• [Source extract]
-- Opening Marker --
This is a volume of my research on mysteries of the unknown. I will send them to the Times Editor in this order of appearance, and hope he publishes them as such:

    The UFO Crash at Roswell (this article)
    The Plains of Nazca (next article)
    The Mary Celeste (the one after that)
    The Bermuda Triangle (so on)
    The Loch Ness Monster (and so forth)
    Bigfoot (Bill will like this one!)

Now, on with my investigation, or whatever you want to call it. ;)

Have you ever heard of the UFO crash at Roswell, New Mexico, in 1947? It was the most famous alien crash in history. I've done excessive research on it, and now I am able to bring you this long article... yes, it's long, but I think you'll like it!

A little after 11:00 p.m. on July 4, 1947, radar devices at three New Mexico locations spotted a blip that flared up repeatedly, growing brighter then dimmer. It soon disappeared. The radar operators assumed the blip must have crashed.

The next day, the people who saw the blip on the radar decided to start an organizing team, consisting of military police and recovery equipment. Meanwhile, the same time the radars flared up, a guy named Jim Ragsdale and his friend were camping about 40 miles north of Roswell. All of a sudden, they saw a flash and heard a loud roar overhead. Seconds later, what they say was a UFO crashed about a mile away from their camp.
-- Closing Marker --
• [What is required] Please reproduce the stretch of the Roswell article from "The next day, the" through "from their camp." word for word.

Stored dataset items:
-- Opening Marker --
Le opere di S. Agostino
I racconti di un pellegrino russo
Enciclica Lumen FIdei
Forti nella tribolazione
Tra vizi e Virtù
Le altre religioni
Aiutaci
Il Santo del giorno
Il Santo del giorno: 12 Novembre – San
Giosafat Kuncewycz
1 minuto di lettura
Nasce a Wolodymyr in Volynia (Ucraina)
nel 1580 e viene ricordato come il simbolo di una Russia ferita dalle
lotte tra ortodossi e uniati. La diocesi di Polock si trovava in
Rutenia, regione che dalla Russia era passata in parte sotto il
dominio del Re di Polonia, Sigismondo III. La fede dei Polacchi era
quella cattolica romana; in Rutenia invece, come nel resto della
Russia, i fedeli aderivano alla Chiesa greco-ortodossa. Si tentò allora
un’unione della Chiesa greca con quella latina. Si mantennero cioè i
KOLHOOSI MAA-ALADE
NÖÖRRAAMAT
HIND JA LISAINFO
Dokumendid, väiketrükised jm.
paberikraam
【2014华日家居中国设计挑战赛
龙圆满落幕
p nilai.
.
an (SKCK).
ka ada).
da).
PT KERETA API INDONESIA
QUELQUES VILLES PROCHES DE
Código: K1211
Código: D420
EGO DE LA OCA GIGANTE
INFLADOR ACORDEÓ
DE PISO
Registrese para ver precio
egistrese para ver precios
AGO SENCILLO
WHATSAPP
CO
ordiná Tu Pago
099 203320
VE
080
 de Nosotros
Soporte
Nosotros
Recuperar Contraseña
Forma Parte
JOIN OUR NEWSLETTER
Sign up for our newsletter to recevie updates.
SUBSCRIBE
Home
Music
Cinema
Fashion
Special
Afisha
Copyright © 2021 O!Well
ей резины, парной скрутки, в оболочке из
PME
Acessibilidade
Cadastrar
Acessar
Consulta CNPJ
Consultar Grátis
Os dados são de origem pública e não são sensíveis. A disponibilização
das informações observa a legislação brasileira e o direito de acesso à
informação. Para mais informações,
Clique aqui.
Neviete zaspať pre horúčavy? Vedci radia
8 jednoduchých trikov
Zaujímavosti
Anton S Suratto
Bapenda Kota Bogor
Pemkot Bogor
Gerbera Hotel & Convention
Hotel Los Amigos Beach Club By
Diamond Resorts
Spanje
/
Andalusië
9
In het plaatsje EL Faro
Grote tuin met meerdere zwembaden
-- Closing Marker --
• [Answer space]
The next day, the people who saw the blip on the radar decided to start an organizing team, consisting of military police and recovery equipment. Meanwhile, the same time the radars flared up, a guy named Jim Ragsdale and his friend were camping about 40 miles north of Roswell. All of a sudden, they saw a flash and heard a loud roar overhead. Seconds later, what they say was a UFO crashed about a mile away from their camp.